Article from Jean-Marc Vittori editorial writer for “Les Echos”
All-electric cars – vehicles of the future? Yes, if we ignore the limitations on battery production and the supply and transmission of clean electricity. Of course, progress is possible… if you are prepared to invest a lot of time and money.
The car of tomorrow will be electric. That’s now a certainty. Or rather, a consensus. But is it just an illusion? Let’s start from the beginning. The car, symbol of the industrial revolution of the twentieth century, has one defect: it pollutes. It has unwillingly become the symbol of pollution, with a formidable magnifying effect – the billion or so cars in use today emit less carbon dioxide than agriculture or coal-fired power stations. Under pressure from voters, governments are imposing increasingly lower emission ceilings. This trend has been accentuated by “Dieselgate” and the COP 21 summit in Paris. Both France and the United Kingdom have announced their intention to ban sales of internal combustion-powered cars by 2040. Paris will ban all old diesel cars from next year. However, the world’s largest market, China, is going one step further. It has made emission standards a tool for industrial regeneration. Lagging behind its competitors on the petrol engine, from 2019 manufacturers will be obliged to produce a quota of electric cars which will increase as progress is made on battery performance.
Having resisted for a long time, manufacturers are now changing their tune. “I‘ve changed my mind”, admitted the leader of a large European group. “I am now convinced that the future of the car is electric.” Renault entered the electric vehicle market ten years ago. Newcomer Tesla is shaking up the market. Volvo will stop producing models equipped with internal combustion engines in the next few months. BMW and Toyota are gaining ground. The star vehicles at the next shows will all be rechargeable. But despite this impressive convergence, the electric car will not gather speed along the road to progress. That’s because it will have to address a number of major issues first.
The first is the battery – today, electric cars are powered by energy stored in batteries. Metals play a key role in their manufacture. The price of lithium has tripled in three years, while that of cobalt has almost doubled in one year. Lithium, available in abundance, poses technical problems – for example, the resources are located in desert areas and their extraction consumes a lot of water. Two-thirds of the cobalt production comes from the very unstable Democratic Republic of Congo.

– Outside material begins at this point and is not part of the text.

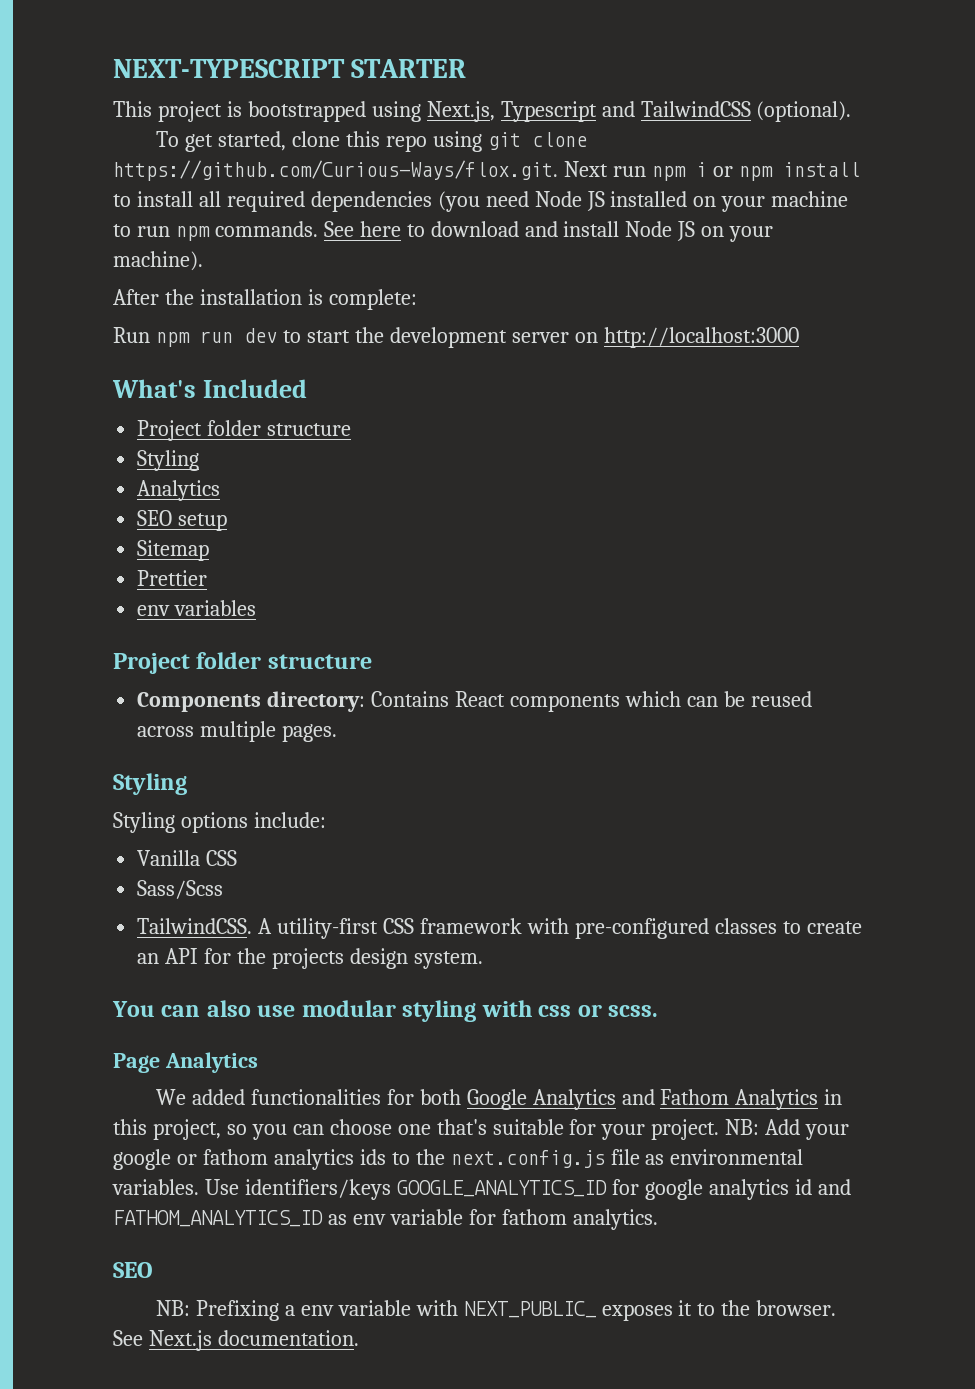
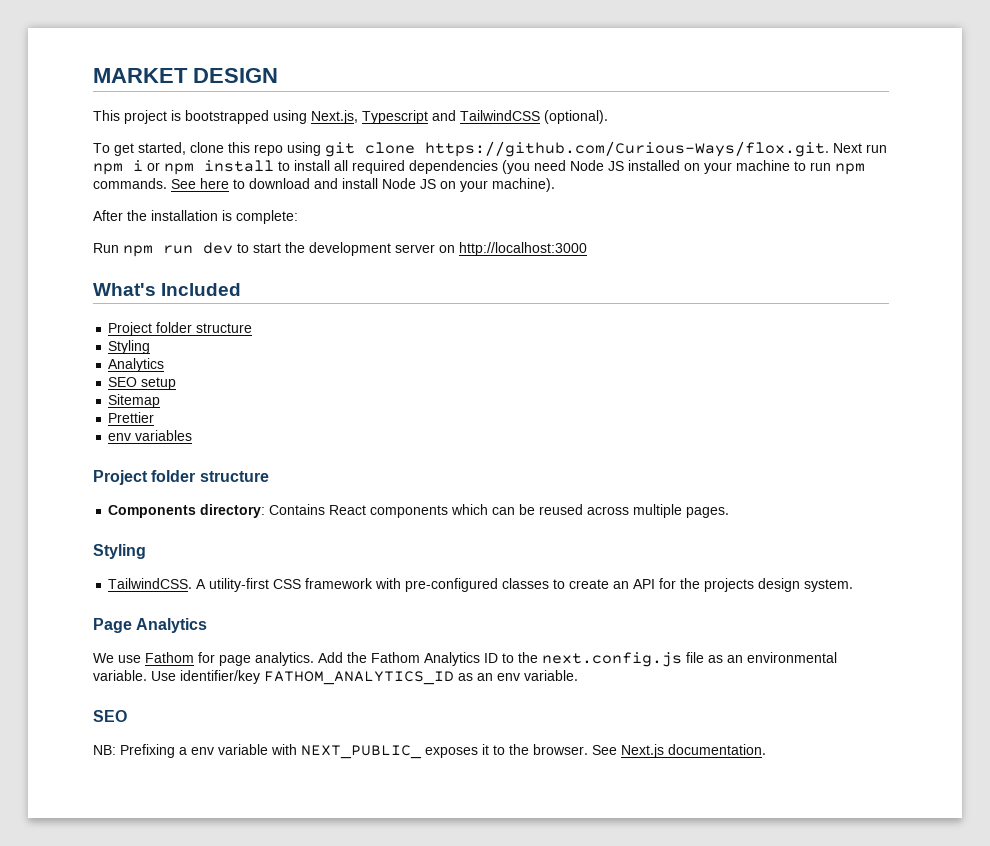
[113,59,467,78] NEXT-TYPESCRIPT STARTER -> [93,68,278,83] MARKET DESIGN
[113,812,326,833] [137,850,238,866] [137,880,224,899] // Styling options include: // Vanilla CSS // Sass/Scss -> (146, 551) none
[112,1000,659,1022] [113,1052,258,1073] [155,1089,843,1110] [113,1119,850,1140] [113,1149,386,1170] You can also use modular styling with css or scss. // Page Analytics // We added functionalities for both Google Analytics and Fathom Analytics in this project, so you can choose one that's suitable for your project. NB: Add your google or fathom analytics ids -> [93,618,208,633] [93,652,498,666] Page Analytics // We use Fathom for page analytics. Add the Fathom Analytics ID
[670,1149,804,1165] [112,1179,851,1200] [113,1209,658,1230] environmental variables. Use identifiers/keys GOOGLE_ANALYTICS_ID for google analytics id and FATHOM_ANALYTICS_ID as env variable for fathom analytics. -> [727,652,837,663] [93,670,578,685] an environmental variable. Use identifier/key FATHOM_ANALYTICS_ID as an env variable.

While the sector is equipped to meet current demand (1.2 million electric cars or plug-in hybrids were sold last year), it will require major investment to multiply the offer by ten, sixty or even eighty if we want to electrify the entire production.
When solar power wanes
Cobalt and lithium have two other annoying features. First, their resources are finite. The relatively accessible portion of it is enough to equip the world’s car fleet once or twice over, but no more. Second, their production consumes a lot of energy, as does their recycling. According to consultant Jean-Marc Jancovici, an electric car that will do 200,000 kilometres will have emitted 50 grams of CO2 per kilometre even before it is put on the road! To reduce CO2 emissions, the energy used to produce the battery must also be decarbonated. That’s not easy: the first large battery plant in Europe is planned for Poland, where coal is the primary source of power generation.
Which leads to the second issue – the production of electricity. Charging these batteries requires huge amounts of electricity. To give you an order of magnitude: to recharge 1% of the French fleet at night while their owners sleep will require almost the entire production of a nuclear unit. As this is the time of day when no solar power is generated and the wind has often abated, it will be necessary to build new power plants powered by nuclear… or even coal. With the Chinese energy mix, a Tesla emits more CO2 than a good old petrol car by using the well-to-wheel calculation (i.e. the gas emitted before the energy reaches the car).
The third issue is the transmission of this electricity. Charging stations are just the tip of the iceberg. A depot of 200 buses charging at night requires the same power as 50 five-storey buildings. If we do not want to install overhead lines to carry this electricity, we will have to dig trenches, or even install expensive superconducting power cables, as tested in New York.
However, there are solutions for all of these problems. Progress is possible in the extraction of lithium and cobalt, as we have seen in the case of shale oil. Researchers are working on other electrodes. Solar energy can be used to raise water levels in dams during the day and bring them down at night using turbines. Cars can be charged at the office, and buses by induction during a brief stop. Problems could even become solutions. With digital technology, it is becoming possible to manage power grids much more precisely (smart grids). The electricity in the batteries could be used by EDF to smooth out peak consumption.
But all of these solutions require a lot of time, money and investment. “The car will be self-driving before it becomes electric,” predicted the CEO of a leading automotive supplier. While we wait for the advent of the other electric car – the hydrogen powered car – the all-battery car will probably remain a niche vehicle, very far from the universal solution that it embodies today.
Key points to remember
Volvo will stop producing models equipped with internal combustion engines in the next few months. The star vehicles at the next shows will all be rechargeable.
Major investment is needed to multiply the offer by ten, sixty or even eighty if we want to electrify the entire production.
To recharge 1% of the French fleet at night will require almost the entire production of a nuclear unit. A depot of 200 buses charging at night requires the same power as 50 five-storey buildings.